As well as the clarifications about major holdings disclosures, the Law also introduces an exemption for stabilisation activities. When such activities are carried out in compliance with European Commission Regulation No 2279/2003,9 the voting rights attached to shares acquired for those activities are excluded from the requirements for disclosure of major shareholdings, unless those voting rights are exercised or used to intervene in the management of the issuer.
European electronic access point to regulated information
To improve access to regulated information throughout the European Union, and hence facilitate cross-border investments, the Law now requires the Officially Appointed Mechanism (OAM) designated for the central storage of regulated information10 to enable access to such regulated information through the European Electronic Access Point (the EEAP). The EEAP is defined in the Amending Directive as a web portal developed and operated by ESMA, which should be in operation as from 1 January 2018.11
Disciplinary powers of the CSSF
Last but not least, the Law reinforces the role of the CSSF in relation to the supervision and enforcement of transparency requirements and the penalties for breaching those requirements, with a view to increasing their deterrent effect. The CSSF is now entitled to impose heavier administrative fines on both individuals and legal entities. The fines can even be levied on members of the management, the board of managers or the supervisory board in the case of a legal entity. Along with the heavier fines, the CSSF now explicitly has the power to publish its decisions regarding failures to comply with the transparency regime. In certain circumstances specified by the Law, the CSSF may also delay such publication, or omit the names of those concerned.
3. Next steps
The full implementation of the Law requires further developments at both national and European levels:
- The European Commission is currently reviewing ESMA’s final report on the EEAP which will lead to the adoption of new regulatory measures.

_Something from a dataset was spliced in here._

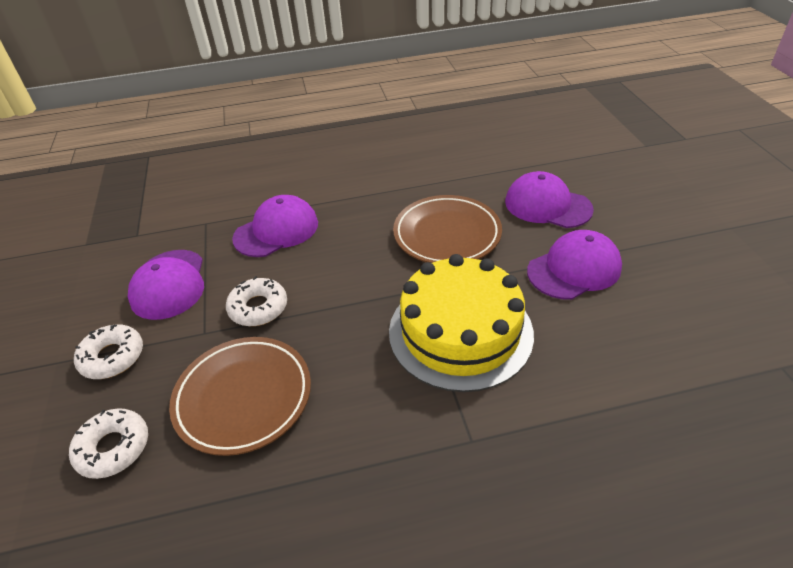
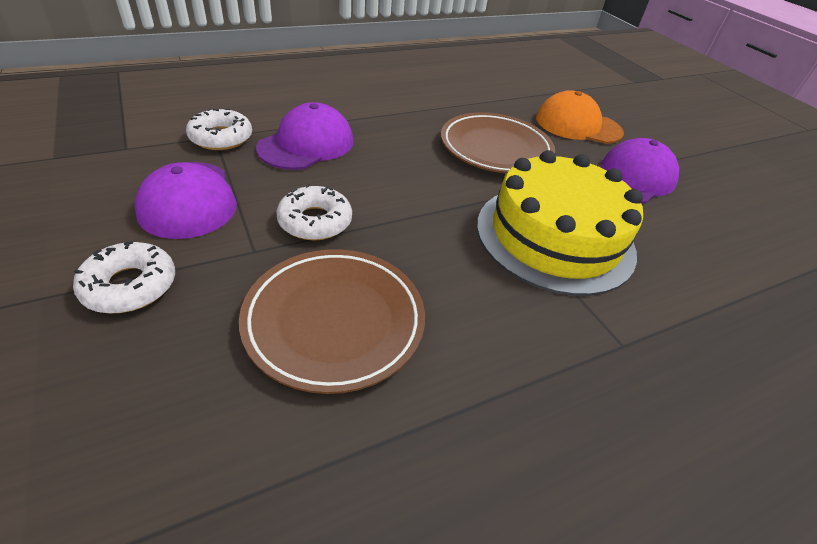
camera: 20 degrees left, 0 degrees up
white donut [69,408,148,479] -> white donut moved to [186,108,252,150]
purple cap [505,171,594,228] -> orange cap [536,90,624,144]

- ESMA’s consultation on the ESEF regulatory technical standards (which closed on 18 January 2016) will be followed by the publication of a set of draft regulatory technical standards which the European Commission will review within three months after its publication before approving said standards.
- Following the implementation of the Law, the update of ESMA’s Q&A document on 22 October 2015,12 and the adoption of the new regulatory technical standards, it is expected that the CSSF will update its own circulars and Q&A document on the transparency regime to reflect the changes implemented by the Law.